Dateline South Africa—The black priest spoke of all of the places, of the great hills and valleys of his country. He also spoke of the sickness of the land, and how the grass had disappeared, and of the dongas that ran from hill to valley, and valley to hill. He spoke of how the “tribe was broken” and the house broken and the men broken. The group of concerned citizens of the township spoke of the sickness of the land, of the broken tribe and the broken house, of “young men and young girls that went away and forgot their customs and lived loose and idle lives.”

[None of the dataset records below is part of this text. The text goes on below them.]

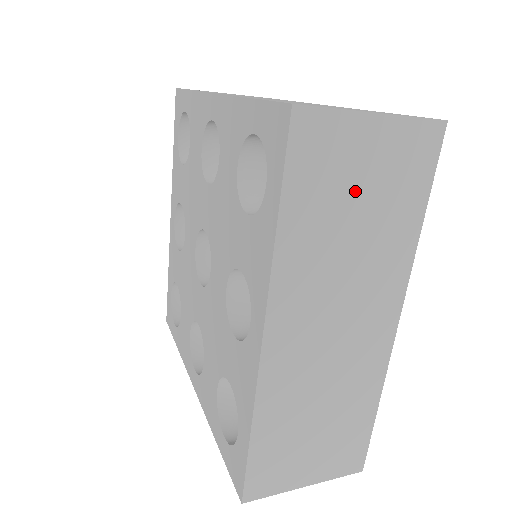
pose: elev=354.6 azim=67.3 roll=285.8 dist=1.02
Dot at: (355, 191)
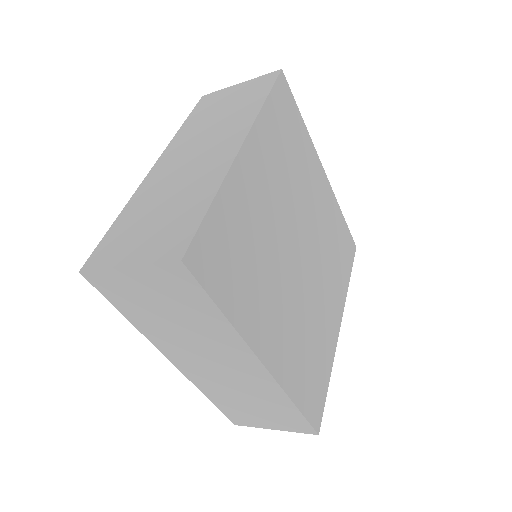
Dot at: (224, 105)
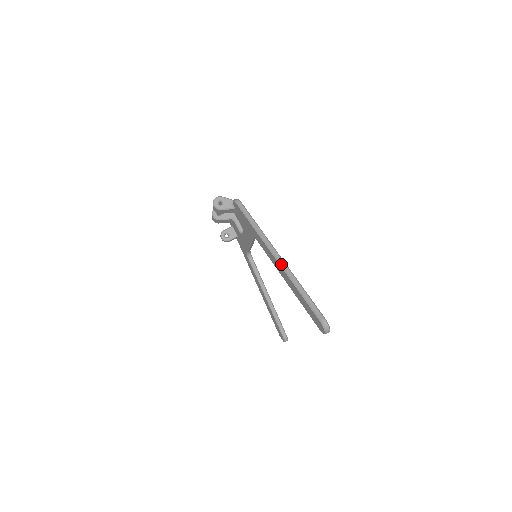
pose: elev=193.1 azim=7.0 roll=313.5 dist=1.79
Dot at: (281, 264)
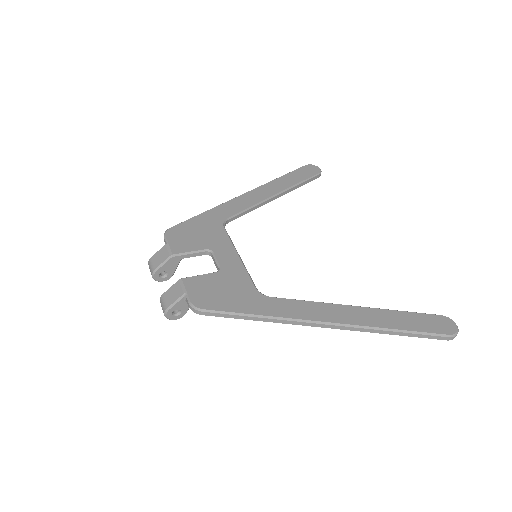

They talked of young criminal children, and older and more dangerous criminals, and of how white Johannesburg was afraid of black crime. One of them went and got the newspaper and showed him in big, bold black letters, “Old couple robbed and beaten in lonely house. Four natives arrested.”

This story could have been ripped from the headlines of South Africa today. And many of you reading this have been lulled into thinking that is so.

This summary passage was actually written by Alan Paton in what is probably the most important novel ever written about South Africa. “Cry the Beloved Country” was published in 1948 and details life in a beautiful country, engulfed by racial hatred in the days before and during apartheid. It is a novel steeped in hope and love and celebrates the dignity of humanity in the face of evil and oppression. The poor, the dispossessed and the forgotten in South African Townships face even greater challenges sixty years later.

Our mailbox has been flooded with pleas from South African white and black friends alike, asking us to stay on top of the stories coming out of their country these days. What the European Union has been reporting, and mainstream US media has been parroting, are stories of black on black violence which neatly fit into our colonialist ideals of a savage society that will only thrive under the mantle of white guidance and rule of “law.” Nothing could be further from the truth. Speak with black men and women in any country of the great continent of Africa, and you will hear the despair in their voices as they explain that the old tribal systems have been dismantled by “progress.” Tribal systems were the guardians of tradition, morality and convention until colonialist interventions dismantled this system and failed to offer anything in return except societal breakdown.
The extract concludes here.